Collected data entries
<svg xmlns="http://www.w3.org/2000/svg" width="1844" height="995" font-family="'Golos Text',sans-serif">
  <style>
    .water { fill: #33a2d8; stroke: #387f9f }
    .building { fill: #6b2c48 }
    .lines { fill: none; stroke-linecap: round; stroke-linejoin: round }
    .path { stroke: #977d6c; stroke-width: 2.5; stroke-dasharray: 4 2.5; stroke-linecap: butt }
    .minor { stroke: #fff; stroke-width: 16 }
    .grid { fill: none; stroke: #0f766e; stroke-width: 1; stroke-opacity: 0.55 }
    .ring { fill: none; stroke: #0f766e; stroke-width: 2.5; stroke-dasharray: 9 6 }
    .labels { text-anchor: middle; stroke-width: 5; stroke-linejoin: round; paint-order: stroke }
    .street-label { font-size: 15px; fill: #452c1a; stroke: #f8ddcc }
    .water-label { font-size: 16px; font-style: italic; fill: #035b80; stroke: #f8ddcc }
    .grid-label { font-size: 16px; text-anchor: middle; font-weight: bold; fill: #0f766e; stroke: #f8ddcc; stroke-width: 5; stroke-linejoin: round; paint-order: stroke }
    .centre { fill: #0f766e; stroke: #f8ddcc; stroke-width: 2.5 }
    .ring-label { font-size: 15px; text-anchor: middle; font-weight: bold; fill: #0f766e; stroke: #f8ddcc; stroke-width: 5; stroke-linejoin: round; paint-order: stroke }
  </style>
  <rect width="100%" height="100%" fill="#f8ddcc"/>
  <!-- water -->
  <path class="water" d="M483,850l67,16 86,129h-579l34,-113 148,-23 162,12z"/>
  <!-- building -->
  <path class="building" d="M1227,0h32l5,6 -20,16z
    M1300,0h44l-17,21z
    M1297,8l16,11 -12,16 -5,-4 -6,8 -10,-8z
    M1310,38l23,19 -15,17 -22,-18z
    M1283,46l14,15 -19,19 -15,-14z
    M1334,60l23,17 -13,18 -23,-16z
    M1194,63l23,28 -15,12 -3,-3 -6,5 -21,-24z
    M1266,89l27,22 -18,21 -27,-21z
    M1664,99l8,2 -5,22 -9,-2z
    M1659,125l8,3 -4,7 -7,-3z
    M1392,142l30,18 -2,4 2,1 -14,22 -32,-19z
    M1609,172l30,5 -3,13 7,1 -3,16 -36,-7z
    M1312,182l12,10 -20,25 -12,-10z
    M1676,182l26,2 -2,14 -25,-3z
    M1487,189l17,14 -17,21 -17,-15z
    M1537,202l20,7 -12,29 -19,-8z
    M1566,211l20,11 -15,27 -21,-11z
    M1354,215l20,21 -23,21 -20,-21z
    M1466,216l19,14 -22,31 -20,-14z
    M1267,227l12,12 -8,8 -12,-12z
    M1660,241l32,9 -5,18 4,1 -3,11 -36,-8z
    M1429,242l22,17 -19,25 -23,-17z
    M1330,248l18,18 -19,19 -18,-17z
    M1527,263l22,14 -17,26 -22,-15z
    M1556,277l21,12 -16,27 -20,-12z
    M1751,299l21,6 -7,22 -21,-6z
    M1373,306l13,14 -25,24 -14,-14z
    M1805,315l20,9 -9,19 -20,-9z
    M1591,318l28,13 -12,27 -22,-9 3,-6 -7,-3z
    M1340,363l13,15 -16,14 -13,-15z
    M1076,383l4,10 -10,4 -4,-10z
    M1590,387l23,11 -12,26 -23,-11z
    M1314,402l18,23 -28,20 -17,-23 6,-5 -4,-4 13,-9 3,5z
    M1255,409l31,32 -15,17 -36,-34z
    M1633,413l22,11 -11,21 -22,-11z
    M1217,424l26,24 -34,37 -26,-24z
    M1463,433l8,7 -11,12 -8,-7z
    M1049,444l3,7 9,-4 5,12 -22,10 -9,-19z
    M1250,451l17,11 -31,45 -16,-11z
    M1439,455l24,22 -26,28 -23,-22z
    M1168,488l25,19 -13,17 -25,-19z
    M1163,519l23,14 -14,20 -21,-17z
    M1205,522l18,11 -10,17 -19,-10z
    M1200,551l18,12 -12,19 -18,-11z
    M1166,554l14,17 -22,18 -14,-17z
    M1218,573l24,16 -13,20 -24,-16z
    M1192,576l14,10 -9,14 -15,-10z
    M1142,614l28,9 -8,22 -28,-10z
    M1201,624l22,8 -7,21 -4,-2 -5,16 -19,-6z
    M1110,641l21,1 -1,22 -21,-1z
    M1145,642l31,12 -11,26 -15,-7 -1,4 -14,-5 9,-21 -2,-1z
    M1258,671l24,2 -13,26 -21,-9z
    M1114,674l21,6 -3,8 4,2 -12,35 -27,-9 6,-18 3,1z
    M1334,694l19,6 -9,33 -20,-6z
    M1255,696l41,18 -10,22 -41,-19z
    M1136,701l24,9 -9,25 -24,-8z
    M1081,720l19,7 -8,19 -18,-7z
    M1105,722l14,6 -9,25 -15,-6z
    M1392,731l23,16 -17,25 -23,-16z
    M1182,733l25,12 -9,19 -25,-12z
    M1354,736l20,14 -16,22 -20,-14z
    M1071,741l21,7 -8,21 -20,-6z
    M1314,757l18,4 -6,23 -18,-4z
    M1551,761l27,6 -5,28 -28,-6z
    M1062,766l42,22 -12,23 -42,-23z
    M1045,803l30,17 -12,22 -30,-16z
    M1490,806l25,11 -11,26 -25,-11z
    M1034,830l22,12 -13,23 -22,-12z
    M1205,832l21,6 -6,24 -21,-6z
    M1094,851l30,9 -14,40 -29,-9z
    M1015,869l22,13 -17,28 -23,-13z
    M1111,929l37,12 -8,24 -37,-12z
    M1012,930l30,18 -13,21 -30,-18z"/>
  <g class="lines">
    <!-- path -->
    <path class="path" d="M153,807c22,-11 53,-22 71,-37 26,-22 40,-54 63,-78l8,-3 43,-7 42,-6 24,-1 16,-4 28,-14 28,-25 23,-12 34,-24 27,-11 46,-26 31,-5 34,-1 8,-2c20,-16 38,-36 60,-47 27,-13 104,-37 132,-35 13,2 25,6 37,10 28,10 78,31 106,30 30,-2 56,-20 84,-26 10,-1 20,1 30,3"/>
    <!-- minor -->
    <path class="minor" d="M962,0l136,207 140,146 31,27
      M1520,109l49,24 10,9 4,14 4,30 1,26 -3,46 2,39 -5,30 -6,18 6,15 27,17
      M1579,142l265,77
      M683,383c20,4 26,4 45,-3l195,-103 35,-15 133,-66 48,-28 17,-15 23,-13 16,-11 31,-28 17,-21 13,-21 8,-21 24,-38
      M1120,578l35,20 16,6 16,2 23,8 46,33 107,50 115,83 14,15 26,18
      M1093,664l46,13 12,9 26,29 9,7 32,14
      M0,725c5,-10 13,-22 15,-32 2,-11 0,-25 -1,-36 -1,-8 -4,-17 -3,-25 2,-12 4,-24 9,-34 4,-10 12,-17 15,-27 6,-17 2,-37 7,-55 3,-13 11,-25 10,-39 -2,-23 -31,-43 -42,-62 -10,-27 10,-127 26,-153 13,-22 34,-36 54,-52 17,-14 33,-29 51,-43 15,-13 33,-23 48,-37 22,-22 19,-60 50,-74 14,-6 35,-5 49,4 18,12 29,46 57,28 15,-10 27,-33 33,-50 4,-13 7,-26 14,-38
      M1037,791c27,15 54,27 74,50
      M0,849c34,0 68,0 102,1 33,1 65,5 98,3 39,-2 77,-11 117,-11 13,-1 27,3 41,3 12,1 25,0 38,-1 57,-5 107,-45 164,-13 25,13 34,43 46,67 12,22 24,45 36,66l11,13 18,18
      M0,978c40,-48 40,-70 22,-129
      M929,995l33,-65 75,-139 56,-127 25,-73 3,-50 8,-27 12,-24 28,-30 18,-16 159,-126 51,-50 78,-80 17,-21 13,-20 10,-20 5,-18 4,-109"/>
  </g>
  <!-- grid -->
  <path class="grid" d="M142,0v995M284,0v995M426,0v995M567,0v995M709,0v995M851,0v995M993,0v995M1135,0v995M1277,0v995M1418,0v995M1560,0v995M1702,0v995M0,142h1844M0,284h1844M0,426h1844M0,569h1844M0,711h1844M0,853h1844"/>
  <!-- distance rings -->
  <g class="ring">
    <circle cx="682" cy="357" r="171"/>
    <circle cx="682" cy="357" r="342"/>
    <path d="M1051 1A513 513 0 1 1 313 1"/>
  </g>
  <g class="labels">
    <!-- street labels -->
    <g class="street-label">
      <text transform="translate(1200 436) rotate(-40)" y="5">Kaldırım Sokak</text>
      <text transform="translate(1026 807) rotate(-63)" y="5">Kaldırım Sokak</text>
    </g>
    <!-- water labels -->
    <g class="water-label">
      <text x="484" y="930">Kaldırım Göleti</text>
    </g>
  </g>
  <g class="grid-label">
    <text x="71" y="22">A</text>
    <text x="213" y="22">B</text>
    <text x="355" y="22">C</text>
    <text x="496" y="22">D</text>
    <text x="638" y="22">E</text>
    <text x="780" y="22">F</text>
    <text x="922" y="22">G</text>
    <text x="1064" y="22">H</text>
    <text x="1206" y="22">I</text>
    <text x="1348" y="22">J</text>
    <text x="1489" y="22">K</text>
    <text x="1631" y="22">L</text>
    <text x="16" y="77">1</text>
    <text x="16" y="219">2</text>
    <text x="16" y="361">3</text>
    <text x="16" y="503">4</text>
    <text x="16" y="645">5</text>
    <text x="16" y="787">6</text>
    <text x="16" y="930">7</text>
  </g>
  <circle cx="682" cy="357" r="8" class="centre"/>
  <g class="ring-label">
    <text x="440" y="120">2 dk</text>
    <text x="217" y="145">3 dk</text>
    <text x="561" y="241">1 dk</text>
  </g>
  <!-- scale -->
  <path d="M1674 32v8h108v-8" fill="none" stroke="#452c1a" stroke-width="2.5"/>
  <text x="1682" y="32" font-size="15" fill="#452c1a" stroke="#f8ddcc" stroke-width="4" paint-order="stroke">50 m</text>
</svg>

WHAT YOU HAVE TO DO »
In the preceding records, how many lines include the word "height"? Reply with the number only.

SOLUTION »
2